- Directed by: Del Lord
- Written by: Searle Kramer Elwood Ullman
- Produced by: Jules White
- Starring: Moe Howard Larry Fine Curly Howard Dick Curtis Lynton Brent Vernon Dent Lola Jensen Suzanne Kaaren Jean Carmen
- Cinematography: Lucien Ballard
- Edited by: Charles Nelson
- Distributed by: Columbia Pictures
- Release date: May 19, 1939 (U.S.);
- Running time: 16:04
- Country: United States
- Language: English

= Yes, We Have No Bonanza =

1939 film by Del Lord

Yes, We Have No Bonanza is a 1939 short subject directed by Del Lord starring American slapstick comedy team The Three Stooges (Moe Howard, Larry Fine and Curly Howard). It is the 39th entry in the series released by Columbia Pictures starring the comedians, who released 190 shorts for the studio between 1934 and 1959.

==Plot==
The Stooges are employed as singing waiters in a saloon located in the Western frontier, where they perform with a trio of singing cowgirls. Despite their diligent efforts, they are subjected to the cruelty of saloon keeper Maxey, who exploits the girls' labor in consequence of their familial indebtedness to him.

Determined to liberate the cowgirls from their predicament and secure their affections, the Stooges embark on a quest to amass wealth through gold prospecting.
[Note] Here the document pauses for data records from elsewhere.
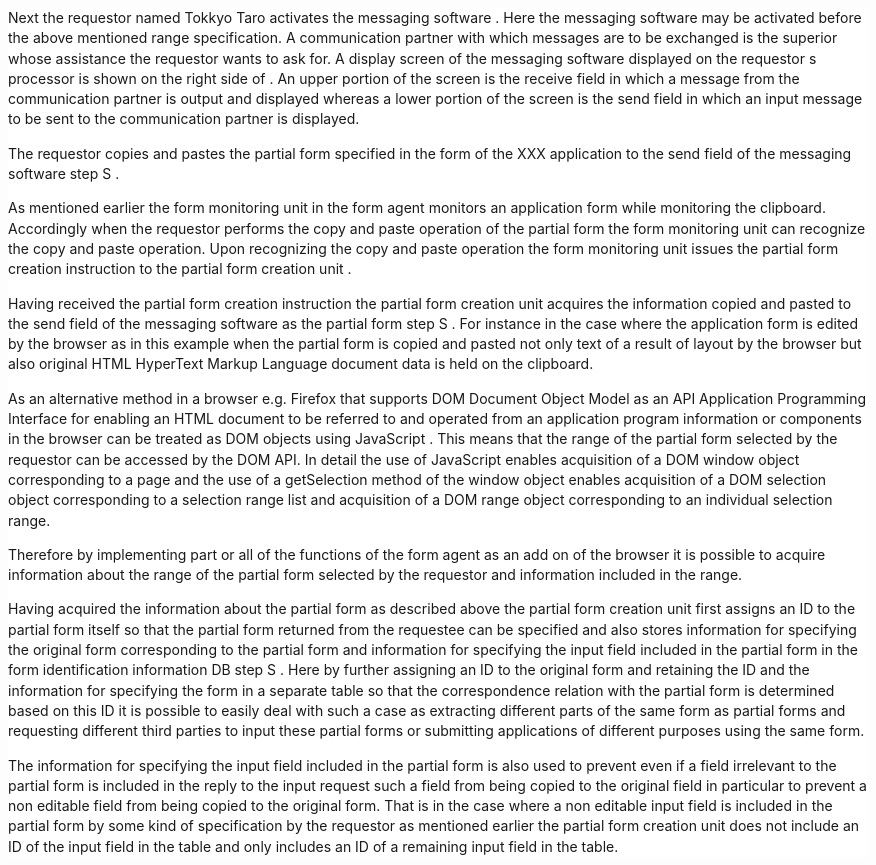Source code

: Next the requestor named Tokkyo Taro activates the messaging software . Here the messaging software may be activated before the above mentioned range specification. A communication partner with which messages are to be exchanged is the superior whose assistance the requestor wants to ask for. A display screen of the messaging software displayed on the requestor s processor is shown on the right side of . An upper portion of the screen is the receive field in which a message from the communication partner is output and displayed whereas a lower portion of the screen is the send field in which an input message to be sent to the communication partner is displayed.

The requestor copies and pastes the partial form specified in the form of the XXX application to the send field of the messaging software step S .

As mentioned earlier the form monitoring unit in the form agent monitors an application form while monitoring the clipboard. Accordingly when the requestor performs the copy and paste operation of the partial form the form monitoring unit can recognize the copy and paste operation. Upon recognizing the copy and paste operation the form monitoring unit issues the partial form creation instruction to the partial form creation unit .

Having received the partial form creation instruction the partial form creation unit acquires the information copied and pasted to the send field of the messaging software as the partial form step S . For instance in the case where the application form is edited by the browser as in this example when the partial form is copied and pasted not only text of a result of layout by the browser but also original HTML HyperText Markup Language document data is held on the clipboard.

As an alternative method in a browser e.g. Firefox that supports DOM Document Object Model as an API Application Programming Interface for enabling an HTML document to be referred to and operated from an application program information or components in the browser can be treated as DOM objects using JavaScript . This means that the range of the partial form selected by the requestor can be accessed by the DOM API. In detail the use of JavaScript enables acquisition of a DOM window object corresponding to a page and the use of a getSelection method of the window object enables acquisition of a DOM selection object corresponding to a selection range list and acquisition of a DOM range object corresponding to an individual selection range.

Therefore by implementing part or all of the functions of the form agent as an add on of the browser it is possible to acquire information about the range of the partial form selected by the requestor and information included in the range.

Having acquired the information about the partial form as described above the partial form creation unit first assigns an ID to the partial form itself so that the partial form returned from the requestee can be specified and also stores information for specifying the original form corresponding to the partial form and information for specifying the input field included in the partial form in the form identification information DB step S . Here by further assigning an ID to the original form and retaining the ID and the information for specifying the form in a separate table so that the correspondence relation with the partial form is determined based on this ID it is possible to easily deal with such a case as extracting different parts of the same form as partial forms and requesting different third parties to input these partial forms or submitting applications of different purposes using the same form.

The information for specifying the input field included in the partial form is also used to prevent even if a field irrelevant to the partial form is included in the reply to the input request such a field from being copied to the original field in particular to prevent a non editable field from being copied to the original form. That is in the case where a non editable input field is included in the partial form by some kind of specification by the requestor as mentioned earlier the partial form creation unit does not include an ID of the input field in the table and only includes an ID of a remaining input field in the table.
Unbeknownst to them, Maxey has recently perpetrated a bank robbery and concealed the stolen loot, $40,000 in stocks and gold bonds, in the vicinity where the Stooges commence their search.

However, a series of mishaps ensue during their prospecting endeavors, culminating in a chaotic sequence of events involving a burro named Yorick, whom the Stooges erroneously believe has swallowed a stick of dynamite and exploded. While the Stooges are mourning Yorick, they stumble upon Maxey's ill-gotten gains, mistakenly believing their fortunes to have turned.

Upon their return to town they are confronted by Maxey, who absconds with the stolen money, prompting a pursuit by the Stooges. Ultimately, they apprehend Maxey and recover the pilfered loot, leading to a fortuitous encounter with the sheriff. The stolen money is duly returned to its rightful owners at the First National Bank, leaving the Stooges to lament that they have no bonanza.

==Production notes==
Filming for Yes, We Have No Bonanza commenced between November 28 and December 1, 1938. The film's title is a parody of the 1923 song "Yes! We Have No Bananas".

After the dynamite explodes, and thinking that the burro perished in the explosion, Moe misquotes the famous Shakespeare line from "hamlet", the words: "Alas, Poor Yorrick, I knew him (well)"

Early in the movie, Curly is seen riding to the saloon on an Ingo-Bike.